TO-DO ITEM: Omit the pictures and return exactly the stretch of the material below from the line with "- ObsIsRecording" through the line with "- Low CPU and memory usage".
** Opening RECORDS FOR THIS EXERCISE block **
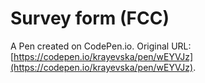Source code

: # Survey form (FCC)

A Pen created on CodePen.io. Original URL: [https://codepen.io/krayevska/pen/wEYVJz](https://codepen.io/krayevska/pen/wEYVJz).


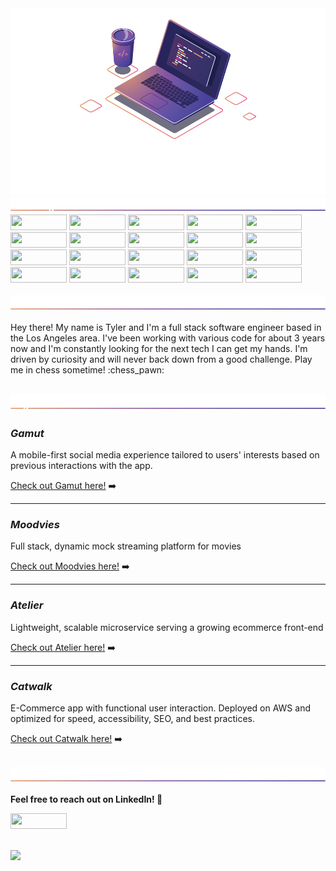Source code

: 

<img src="/lib/github_readme.png">

<br>

<img src="/lib/Technologies_img.png">

<span>
<img src="https://img.shields.io/badge/JavaScript-323330?style=for-the-badge&logo=javascript&logoColor=F7DF1E" width="90px" height="25px">
<img src="https://img.shields.io/badge/React-20232A?style=for-the-badge&logo=react&logoColor=61DAFB" width="90px" height="25px">
<img src="https://img.shields.io/badge/next.js-000000?style=for-the-badge&logo=nextdotjs&logoColor=white" width="90px" height="25px">
<img src="https://img.shields.io/badge/HTML5-E34F26?style=for-the-badge&logo=html5&logoColor=white" width="90px" height="25px">
<img src="https://img.shields.io/badge/CSS3-1572B6?style=for-the-badge&logo=css3&logoColor=white" width="90px" height="25px">
<img src="https://img.shields.io/badge/Node.js-339933?style=for-the-badge&logo=nodedotjs&logoColor=white" width="90px" height="25px">
<img src="https://img.shields.io/badge/Express.js-000000?style=for-the-badge&logo=express&logoColor=white" width="90px" height="25px">
<img src="https://img.shields.io/badge/Nginx-009639?style=for-the-badge&logo=nginx&logoColor=white" width="90px" height="25px">
<img src="https://img.shields.io/badge/Amazon_AWS-232F3E?style=for-the-badge&logo=amazon-aws&logoColor=white" width="90px" height="25px">
<img src="https://img.shields.io/badge/Vercel-000000?style=for-the-badge&logo=vercel&logoColor=white" width="90px" height="25px">
<img src="https://img.shields.io/badge/MongoDB-4EA94B?style=for-the-badge&logo=mongodb&logoColor=white" width="90px" height="25px">
<img src="https://img.shields.io/badge/PostgreSQL-316192?style=for-the-badge&logo=postgresql&logoColor=white" width="90px" height="25px">
<img src="https://img.shields.io/badge/MySQL-00000F?style=for-the-badge&logo=mysql&logoColor=white" width="90px" height="25px">
<img src="https://img.shields.io/badge/Material--UI-0081CB?style=for-the-badge&logo=material-ui&logoColor=white" width="90px" height="25px">
<img src="https://img.shields.io/badge/-jest-%23C21325?style=for-the-badge&logo=jest&logoColor=white" width="90px" height="25px">
<img src="https://img.shields.io/badge/-mocha-%238D6748?style=for-the-badge&logo=mocha&logoColor=white" width="90px" height="25px">
<img src="https://img.shields.io/badge/bootstrap-%23563D7C.svg?style=for-the-badge&logo=bootstrap&logoColor=white" width="90px" height="25px">
<img src="https://img.shields.io/badge/jquery-%230769AD.svg?style=for-the-badge&logo=jquery&logoColor=white" width="90px" height="25px">
<img src="https://img.shields.io/badge/NPM-%23000000.svg?style=for-the-badge&logo=npm&logoColor=white" width="90px" height="25px">
<img src="https://img.shields.io/badge/Neo4j-018bff?style=for-the-badge&logo=neo4j&logoColor=white" width="90px" height="25px">

<br>
<br>

<img src="/lib/Aboutme_img.png">

<p>Hey there! My name is Tyler and I'm a full stack software engineer based in the Los Angeles area. I've been working with various code for about 3 years now and I'm constantly looking for the next tech I can get my hands. I'm driven by curiosity and will never back down from a good challenge. Play me in chess sometime! <span>:chess_pawn:<span></p>

<br>

<img src="/lib/Projects_img.png">

### **_Gamut_**
<p>A mobile-first social media experience tailored to users' interests based on previous interactions with the app.</p>

[Check out Gamut here!](https://github.com/Team-Burberry/gamut#readme) :arrow_right:

<hr>

### **_Moodvies_**
<p>Full stack, dynamic mock streaming platform for movies</p>

[Check out Moodvies here!](https://github.com/tylerpetersen02/hr-rfp54-mvp#readme) :arrow_right:

<hr>

### **_Atelier_**
<p>Lightweight, scalable microservice serving a growing ecommerce front-end</p>

[Check out Atelier here!](https://github.com/sdc04-kahlo/Reviews#readme) :arrow_right:

<hr>

### **_Catwalk_**
<p>E-Commerce app with functional user interaction. Deployed on AWS and optimized for speed, accessibility, SEO, and best practices.</p>

[Check out Catwalk here!](https://github.com/HouseOfAres/frontend-capstone#readme) :arrow_right:

<br>

<img src="/lib/Connect_img.png">

**<p>Feel free to reach out on LinkedIn! 💬</p>**
<a href="https://www.linkedin.com/in/tyler-petersen02/" target="_blank"><img src="https://img.shields.io/badge/LinkedIn-0077B5?style=for-the-badge&logo=linkedin&logoColor=white" width="90px" height="25px"></a>

<br>

<img src="https://github-readme-stats.vercel.app/api?username=tylerpetersen02&show_icons=true&count_private=true&theme=material-palenight" />

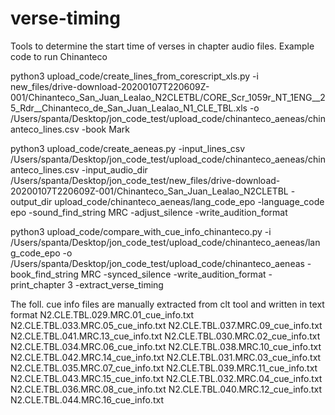 # verse-timing
Tools to determine the start time of verses in chapter audio files.
Example code to run Chinanteco

python3 upload_code/create_lines_from_corescript_xls.py -i new_files/drive-download-20200107T220609Z-001/Chinanteco_San_Juan_Lealao_N2CLETBL/CORE_Scr_1059r_NT_1ENG__25_Rdr__Chinanteco_de_San_Juan_Lealao_N1_CLE_TBL.xls -o /Users/spanta/Desktop/jon_code_test/upload_code/chinanteco_aeneas/chinanteco_lines.csv -book Mark 


python3 upload_code/create_aeneas.py -input_lines_csv /Users/spanta/Desktop/jon_code_test/upload_code/chinanteco_aeneas/chinanteco_lines.csv -input_audio_dir /Users/spanta/Desktop/jon_code_test/new_files/drive-download-20200107T220609Z-001/Chinanteco_San_Juan_Lealao_N2CLETBL -output_dir upload_code/chinanteco_aeneas/lang_code_epo -language_code epo -sound_find_string MRC -adjust_silence -write_audition_format


python3 upload_code/compare_with_cue_info_chinanteco.py -i /Users/spanta/Desktop/jon_code_test/upload_code/chinanteco_aeneas/lang_code_epo -o /Users/spanta/Desktop/jon_code_test/upload_code/chinanteco_aeneas -book_find_string MRC -synced_silence -write_audition_format -print_chapter 3 -extract_verse_timing



The foll. cue info files are manually extracted from clt tool and written in text format
N2.CLE.TBL.029.MRC.01_cue_info.txt	N2.CLE.TBL.033.MRC.05_cue_info.txt	N2.CLE.TBL.037.MRC.09_cue_info.txt	N2.CLE.TBL.041.MRC.13_cue_info.txt
N2.CLE.TBL.030.MRC.02_cue_info.txt	N2.CLE.TBL.034.MRC.06_cue_info.txt	N2.CLE.TBL.038.MRC.10_cue_info.txt	N2.CLE.TBL.042.MRC.14_cue_info.txt
N2.CLE.TBL.031.MRC.03_cue_info.txt	N2.CLE.TBL.035.MRC.07_cue_info.txt	N2.CLE.TBL.039.MRC.11_cue_info.txt	N2.CLE.TBL.043.MRC.15_cue_info.txt
N2.CLE.TBL.032.MRC.04_cue_info.txt	N2.CLE.TBL.036.MRC.08_cue_info.txt	N2.CLE.TBL.040.MRC.12_cue_info.txt	N2.CLE.TBL.044.MRC.16_cue_info.txt
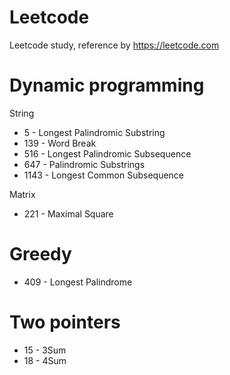 # Leetcode
Leetcode study, reference by https://leetcode.com

# Dynamic programming 

String
- 5 - Longest Palindromic Substring
- 139 - Word Break
- 516 - Longest Palindromic Subsequence
- 647 - Palindromic Substrings
- 1143 - Longest Common Subsequence

Matrix
- 221 - Maximal Square

# Greedy
- 409 - Longest Palindrome

# Two pointers
- 15 - 3Sum
- 18 - 4Sum
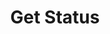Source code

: ---
title: Get Status
description: Get your OBS Studio output status
parameters:
  - name: ObsConnection
variables:
  - name: obs.isConnected
    type: boolean
    description: If the selected OBS connection is connected
    value: True
  - name: obs.isStreaming
    type: boolean
    description: If the selected OBS connection is streaming
    value: True
  - name: obs.isRecording
    type: boolean
    description: If the selected OBS connection is recording
    value: True
csharpMethods:
  - ObsIsConnected
  - ObsIsStreaming
  - ObsIsRecording
---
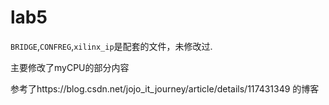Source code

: # lab5
`BRIDGE`,`CONFREG`,`xilinx_ip`是配套的文件，未修改过.  

主要修改了myCPU的部分内容

参考了https://blog.csdn.net/jojo_it_journey/article/details/117431349 的博客
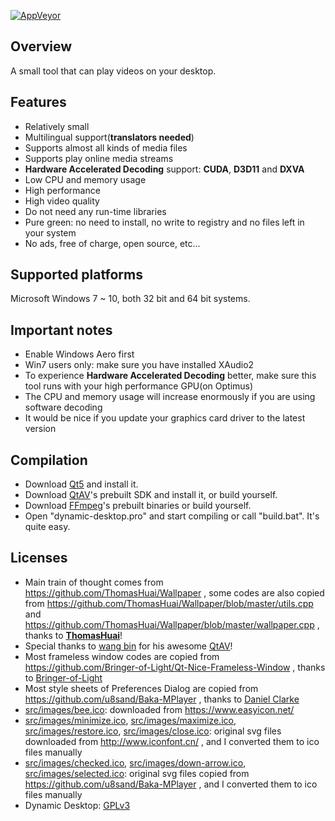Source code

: [![AppVeyor](https://ci.appveyor.com/api/projects/status/github/wangwenx190/dynamic-desktop?branch=master&svg=true)](https://ci.appveyor.com/project/wangwenx190/dynamic-desktop)

## Overview
A small tool that can play videos on your desktop.

## Features
- Relatively small
- Multilingual support(**translators needed**)
- Supports almost all kinds of media files
- Supports play online media streams
- **Hardware Accelerated Decoding** support: **CUDA**, **D3D11** and **DXVA**
- Low CPU and memory usage
- High performance
- High video quality
- Do not need any run-time libraries
- Pure green: no need to install, no write to registry and no files left in your system
- No ads, free of charge, open source, etc...

## Supported platforms
Microsoft Windows 7 ~ 10, both 32 bit and 64 bit systems.

## Important notes
- Enable Windows Aero first
- Win7 users only: make sure you have installed XAudio2
- To experience **Hardware Accelerated Decoding** better, make sure this tool runs with your high performance GPU(on Optimus)
- The CPU and memory usage will increase enormously if you are using software decoding
- It would be nice if you update your graphics card driver to the latest version

## Compilation
- Download [Qt5](http://download.qt.io/archive/qt/) and install it.
- Download [QtAV](https://github.com/wang-bin/QtAV)'s prebuilt SDK and install it, or build yourself.
- Download [FFmpeg](https://github.com/wang-bin/avbuild)'s prebuilt binaries or build yourself.
- Open "dynamic-desktop.pro" and start compiling or call "build.bat". It's quite easy.

## Licenses
- Main train of thought comes from https://github.com/ThomasHuai/Wallpaper , some codes are also copied from https://github.com/ThomasHuai/Wallpaper/blob/master/utils.cpp and https://github.com/ThomasHuai/Wallpaper/blob/master/wallpaper.cpp , thanks to [**ThomasHuai**](https://github.com/ThomasHuai)!
- Special thanks to [wang bin](https://github.com/wang-bin) for his awesome [QtAV](https://github.com/wang-bin/QtAV)!
- Most frameless window codes are copied from https://github.com/Bringer-of-Light/Qt-Nice-Frameless-Window , thanks to [Bringer-of-Light](https://github.com/Bringer-of-Light)
- Most style sheets of Preferences Dialog are copied from https://github.com/u8sand/Baka-MPlayer , thanks to [Daniel Clarke](https://github.com/u8sand)
- [src/images/bee.ico](/src/images/bee.ico): downloaded from https://www.easyicon.net/
- [src/images/minimize.ico](/src/images/minimize.ico), [src/images/maximize.ico](/src/images/maximize.ico), [src/images/restore.ico](/src/images/restore.ico), [src/images/close.ico](/src/images/close.ico): original svg files downloaded from http://www.iconfont.cn/ , and I converted them to ico files manually
- [src/images/checked.ico](/src/images/checked.ico), [src/images/down-arrow.ico](/src/images/down-arrow.ico), [src/images/selected.ico](/src/images/selected.ico): original svg files copied from https://github.com/u8sand/Baka-MPlayer , and I converted them to ico files manually
- Dynamic Desktop: [GPLv3](/LICENSE.md)
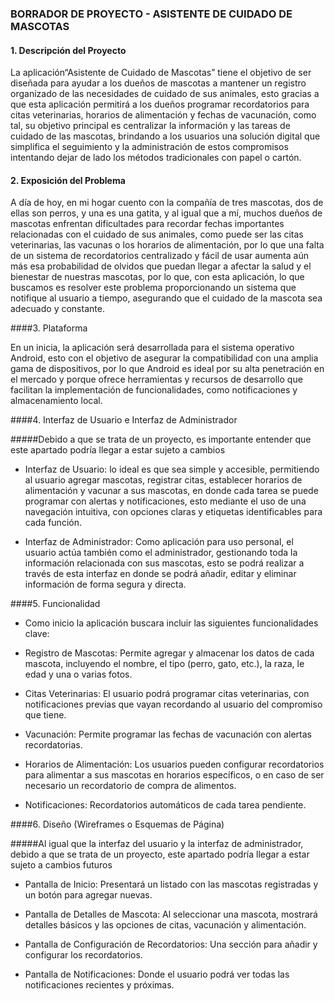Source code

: ### BORRADOR DE PROYECTO - ASISTENTE DE CUIDADO DE MASCOTAS 

#### 1. Descripción del Proyecto 

La aplicación“Asistente de Cuidado de Mascotas” tiene el objetivo de ser diseñada para ayudar a los dueños de mascotas a mantener un registro organizado de las necesidades de cuidado de sus animales, esto gracias a que esta aplicación permitirá a los dueños programar recordatorios para citas veterinarias, horarios de alimentación y fechas de vacunación, como tal, su objetivo principal es centralizar la información y las tareas de cuidado de las mascotas, brindando a los usuarios una solución digital que simplifica el seguimiento y la administración de estos compromisos intentando dejar de lado los métodos tradicionales con papel o cartón. 

#### 2. Exposición del Problema 

A día de hoy, en mi hogar cuento con la compañía de tres mascotas, dos de ellas son perros, y una es una gatita, y al igual que a mí, muchos dueños de mascotas enfrentan dificultades para recordar fechas importantes relacionadas con el cuidado de sus animales, como puede ser las citas veterinarias, las vacunas o los horarios de alimentación, por lo que una falta de un sistema de recordatorios centralizado y fácil de usar aumenta aún más esa probabilidad de olvidos que puedan llegar a afectar la salud y el bienestar de nuestras mascotas, por lo que, con esta aplicación, lo que buscamos es resolver este problema proporcionando un sistema que notifique al usuario a tiempo, asegurando que el cuidado de la mascota sea adecuado y constante. 

####3. Plataforma 

En un inicia, la aplicación será desarrollada para el sistema operativo Android, esto con el objetivo de asegurar la compatibilidad con una amplia gama de dispositivos, por lo que Android es ideal por su alta penetración en el mercado y porque ofrece herramientas y recursos de desarrollo que facilitan la implementación de funcionalidades, como notificaciones y almacenamiento local. 

####4. Interfaz de Usuario e Interfaz de Administrador 

#####Debido a que se trata de un proyecto, es importante entender que este apartado podría llegar a estar sujeto a cambios

- Interfaz de Usuario: lo ideal es que sea simple y accesible, permitiendo al usuario agregar mascotas, registrar citas, establecer horarios de alimentación y vacunar a sus mascotas, en donde cada tarea se puede programar con alertas y notificaciones, esto mediante el uso de una navegación intuitiva, con opciones claras y etiquetas identificables para cada función. 

- Interfaz de Administrador: Como aplicación para uso personal, el usuario actúa también como el administrador, gestionando toda la información relacionada con sus mascotas, esto se podrá realizar a través de esta interfaz en donde se podrá añadir, editar y eliminar información de forma segura y directa. 

####5. Funcionalidad 

- Como inicio la aplicación buscara incluir las siguientes funcionalidades clave: 

- Registro de Mascotas: Permite agregar y almacenar los datos de cada mascota, incluyendo el nombre, el tipo (perro, gato, etc.), la raza, le edad y una o varias fotos. 

- Citas Veterinarias: El usuario podrá programar citas veterinarias, con notificaciones previas que vayan recordando al usuario del compromiso que tiene. 

- Vacunación: Permite programar las fechas de vacunación con alertas recordatorias. 

- Horarios de Alimentación: Los usuarios pueden configurar recordatorios para alimentar a sus mascotas en horarios específicos, o en caso de ser necesario un recordatorio de compra de alimentos. 

- Notificaciones: Recordatorios automáticos de cada tarea pendiente. 

####6. Diseño (Wireframes o Esquemas de Página) 

#####Al igual que la interfaz del usuario y la interfaz de administrador, debido a que se trata de un proyecto, este apartado podría llegar a estar sujeto a cambios futuros

- Pantalla de Inicio: Presentará un listado con las mascotas registradas y un botón para agregar nuevas. 

- Pantalla de Detalles de Mascota: Al seleccionar una mascota, mostrará detalles básicos y las opciones de citas, vacunación y alimentación. 

- Pantalla de Configuración de Recordatorios: Una sección para añadir y configurar los recordatorios. 

- Pantalla de Notificaciones: Donde el usuario podrá ver todas las notificaciones recientes y próximas.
** Closing RECORDS FOR THIS EXERCISE block **
WRITTEN ANSWER:
  - ObsIsRecording
---
Source code

: # lab5
`BRIDGE`,`CONFREG`,`xilinx_ip`是配套的文件，未修改过.  

主要修改了myCPU的部分内容

参考了https://blog.csdn.net/jojo_it_journey/article/details/117431349 的博客
Source code

: [![AppVeyor](https://ci.appveyor.com/api/projects/status/github/wangwenx190/dynamic-desktop?branch=master&svg=true)](https://ci.appveyor.com/project/wangwenx190/dynamic-desktop)

## Overview
A small tool that can play videos on your desktop.

## Features
- Relatively small
- Multilingual support(**translators needed**)
- Supports almost all kinds of media files
- Supports play online media streams
- **Hardware Accelerated Decoding** support: **CUDA**, **D3D11** and **DXVA**
- Low CPU and memory usage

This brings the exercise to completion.